[Saved data entries]
....................
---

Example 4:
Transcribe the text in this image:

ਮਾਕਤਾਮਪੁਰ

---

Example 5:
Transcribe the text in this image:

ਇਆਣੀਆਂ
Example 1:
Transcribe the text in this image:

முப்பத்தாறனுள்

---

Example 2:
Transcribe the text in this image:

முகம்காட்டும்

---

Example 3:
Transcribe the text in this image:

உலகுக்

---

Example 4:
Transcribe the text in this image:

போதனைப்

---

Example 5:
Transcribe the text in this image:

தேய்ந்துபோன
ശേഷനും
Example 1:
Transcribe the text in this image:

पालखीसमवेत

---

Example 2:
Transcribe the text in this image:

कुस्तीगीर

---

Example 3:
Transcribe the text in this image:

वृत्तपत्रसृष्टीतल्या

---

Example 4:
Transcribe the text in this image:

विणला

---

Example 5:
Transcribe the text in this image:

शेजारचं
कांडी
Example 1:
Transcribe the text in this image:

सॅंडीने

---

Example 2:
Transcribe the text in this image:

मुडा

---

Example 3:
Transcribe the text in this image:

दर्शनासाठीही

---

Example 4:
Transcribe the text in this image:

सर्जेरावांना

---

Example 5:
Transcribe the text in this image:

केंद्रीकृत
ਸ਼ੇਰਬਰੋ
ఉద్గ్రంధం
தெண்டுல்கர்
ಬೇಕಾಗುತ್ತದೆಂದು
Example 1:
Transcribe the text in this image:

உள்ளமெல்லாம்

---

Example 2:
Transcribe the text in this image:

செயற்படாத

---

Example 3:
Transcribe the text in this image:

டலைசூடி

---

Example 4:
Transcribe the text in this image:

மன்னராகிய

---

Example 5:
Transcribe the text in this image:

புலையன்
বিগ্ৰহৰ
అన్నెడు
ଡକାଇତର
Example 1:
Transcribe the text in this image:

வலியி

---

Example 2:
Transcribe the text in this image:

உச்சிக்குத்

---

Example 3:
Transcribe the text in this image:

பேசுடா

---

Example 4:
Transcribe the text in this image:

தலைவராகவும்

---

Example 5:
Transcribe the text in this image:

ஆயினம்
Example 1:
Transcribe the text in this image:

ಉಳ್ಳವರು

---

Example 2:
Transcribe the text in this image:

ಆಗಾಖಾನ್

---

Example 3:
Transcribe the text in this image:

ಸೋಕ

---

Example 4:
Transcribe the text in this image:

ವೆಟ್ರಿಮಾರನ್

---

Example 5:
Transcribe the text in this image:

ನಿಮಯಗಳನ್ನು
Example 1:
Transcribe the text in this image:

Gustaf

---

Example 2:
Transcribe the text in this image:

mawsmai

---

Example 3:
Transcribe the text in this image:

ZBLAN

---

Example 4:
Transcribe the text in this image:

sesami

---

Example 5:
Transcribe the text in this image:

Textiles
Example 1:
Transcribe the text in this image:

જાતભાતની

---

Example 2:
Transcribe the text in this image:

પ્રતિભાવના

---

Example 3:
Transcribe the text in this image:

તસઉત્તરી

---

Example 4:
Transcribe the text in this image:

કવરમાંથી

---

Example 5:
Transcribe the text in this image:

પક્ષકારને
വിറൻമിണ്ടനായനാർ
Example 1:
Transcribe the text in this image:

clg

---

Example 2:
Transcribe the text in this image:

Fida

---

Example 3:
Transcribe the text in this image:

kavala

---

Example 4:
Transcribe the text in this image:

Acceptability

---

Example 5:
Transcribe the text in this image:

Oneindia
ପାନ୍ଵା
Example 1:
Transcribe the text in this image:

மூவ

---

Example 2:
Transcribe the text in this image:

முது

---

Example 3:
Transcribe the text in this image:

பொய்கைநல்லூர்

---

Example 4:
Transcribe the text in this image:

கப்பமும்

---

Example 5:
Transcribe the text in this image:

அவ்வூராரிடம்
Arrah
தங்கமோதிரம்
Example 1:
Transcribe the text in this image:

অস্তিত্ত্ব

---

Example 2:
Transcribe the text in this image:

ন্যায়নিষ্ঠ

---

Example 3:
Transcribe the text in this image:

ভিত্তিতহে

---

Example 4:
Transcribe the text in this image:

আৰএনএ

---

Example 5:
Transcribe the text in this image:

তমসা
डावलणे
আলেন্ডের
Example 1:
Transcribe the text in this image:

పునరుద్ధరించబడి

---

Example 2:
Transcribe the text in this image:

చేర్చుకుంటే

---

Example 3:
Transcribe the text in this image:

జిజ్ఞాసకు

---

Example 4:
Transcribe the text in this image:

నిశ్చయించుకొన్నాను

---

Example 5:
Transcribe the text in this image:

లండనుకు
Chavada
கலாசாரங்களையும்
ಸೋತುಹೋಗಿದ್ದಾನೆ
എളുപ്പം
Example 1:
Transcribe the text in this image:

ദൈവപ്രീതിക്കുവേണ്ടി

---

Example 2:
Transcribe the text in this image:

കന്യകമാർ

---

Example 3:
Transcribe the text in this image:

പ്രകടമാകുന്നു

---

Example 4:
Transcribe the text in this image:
....................
Problem statement:
Full transcription, please: every entry, exactly as written.

Task solution:
---

Example 4:
Transcribe the text in this image:

ਮਾਕਤਾਮਪੁਰ

---

Example 5:
Transcribe the text in this image:

ਇਆਣੀਆਂ
Example 1:
Transcribe the text in this image:

முப்பத்தாறனுள்

---

Example 2:
Transcribe the text in this image:

முகம்காட்டும்

---

Example 3:
Transcribe the text in this image:

உலகுக்

---

Example 4:
Transcribe the text in this image:

போதனைப்

---

Example 5:
Transcribe the text in this image:

தேய்ந்துபோன
ശേഷനും
Example 1:
Transcribe the text in this image:

पालखीसमवेत

---

Example 2:
Transcribe the text in this image:

कुस्तीगीर

---

Example 3:
Transcribe the text in this image:

वृत्तपत्रसृष्टीतल्या

---

Example 4:
Transcribe the text in this image:

विणला

---

Example 5:
Transcribe the text in this image:

शेजारचं
कांडी
Example 1:
Transcribe the text in this image:

सॅंडीने

---

Example 2:
Transcribe the text in this image:

मुडा

---

Example 3:
Transcribe the text in this image:

दर्शनासाठीही

---

Example 4:
Transcribe the text in this image:

सर्जेरावांना

---

Example 5:
Transcribe the text in this image:

केंद्रीकृत
ਸ਼ੇਰਬਰੋ
ఉద్గ్రంధం
தெண்டுல்கர்
ಬೇಕಾಗುತ್ತದೆಂದು
Example 1:
Transcribe the text in this image:

உள்ளமெல்லாம்

---

Example 2:
Transcribe the text in this image:

செயற்படாத

---

Example 3:
Transcribe the text in this image:

டலைசூடி

---

Example 4:
Transcribe the text in this image:

மன்னராகிய

---

Example 5:
Transcribe the text in this image:

புலையன்
বিগ্ৰহৰ
అన్నెడు
ଡକାଇତର
Example 1:
Transcribe the text in this image:

வலியி

---

Example 2:
Transcribe the text in this image:

உச்சிக்குத்

---

Example 3:
Transcribe the text in this image:

பேசுடா

---

Example 4:
Transcribe the text in this image:

தலைவராகவும்

---

Example 5:
Transcribe the text in this image:

ஆயினம்
Example 1:
Transcribe the text in this image:

ಉಳ್ಳವರು

---

Example 2:
Transcribe the text in this image:

ಆಗಾಖಾನ್

---

Example 3:
Transcribe the text in this image:

ಸೋಕ

---

Example 4:
Transcribe the text in this image:

ವೆಟ್ರಿಮಾರನ್

---

Example 5:
Transcribe the text in this image:

ನಿಮಯಗಳನ್ನು
Example 1:
Transcribe the text in this image:

Gustaf

---

Example 2:
Transcribe the text in this image:

mawsmai

---

Example 3:
Transcribe the text in this image:

ZBLAN

---

Example 4:
Transcribe the text in this image:

sesami

---

Example 5:
Transcribe the text in this image:

Textiles
Example 1:
Transcribe the text in this image:

જાતભાતની

---

Example 2:
Transcribe the text in this image:

પ્રતિભાવના

---

Example 3:
Transcribe the text in this image:

તસઉત્તરી

---

Example 4:
Transcribe the text in this image:

કવરમાંથી

---

Example 5:
Transcribe the text in this image:

પક્ષકારને
വിറൻമിണ്ടനായനാർ
Example 1:
Transcribe the text in this image:

clg

---

Example 2:
Transcribe the text in this image:

Fida

---

Example 3:
Transcribe the text in this image:

kavala

---

Example 4:
Transcribe the text in this image:

Acceptability

---

Example 5:
Transcribe the text in this image:

Oneindia
ପାନ୍ଵା
Example 1:
Transcribe the text in this image:

மூவ

---

Example 2:
Transcribe the text in this image:

முது

---

Example 3:
Transcribe the text in this image:

பொய்கைநல்லூர்

---

Example 4:
Transcribe the text in this image:

கப்பமும்

---

Example 5:
Transcribe the text in this image:

அவ்வூராரிடம்
Arrah
தங்கமோதிரம்
Example 1:
Transcribe the text in this image:

অস্তিত্ত্ব

---

Example 2:
Transcribe the text in this image:

ন্যায়নিষ্ঠ

---

Example 3:
Transcribe the text in this image:

ভিত্তিতহে

---

Example 4:
Transcribe the text in this image:

আৰএনএ

---

Example 5:
Transcribe the text in this image:

তমসা
डावलणे
আলেন্ডের
Example 1:
Transcribe the text in this image:

పునరుద్ధరించబడి

---

Example 2:
Transcribe the text in this image:

చేర్చుకుంటే

---

Example 3:
Transcribe the text in this image:

జిజ్ఞాసకు

---

Example 4:
Transcribe the text in this image:

నిశ్చయించుకొన్నాను

---

Example 5:
Transcribe the text in this image:

లండనుకు
Chavada
கலாசாரங்களையும்
ಸೋತುಹೋಗಿದ್ದಾನೆ
എളുപ്പം
Example 1:
Transcribe the text in this image:

ദൈവപ്രീതിക്കുവേണ്ടി

---

Example 2:
Transcribe the text in this image:

കന്യകമാർ

---

Example 3:
Transcribe the text in this image:

പ്രകടമാകുന്നു

---

Example 4:
Transcribe the text in this image:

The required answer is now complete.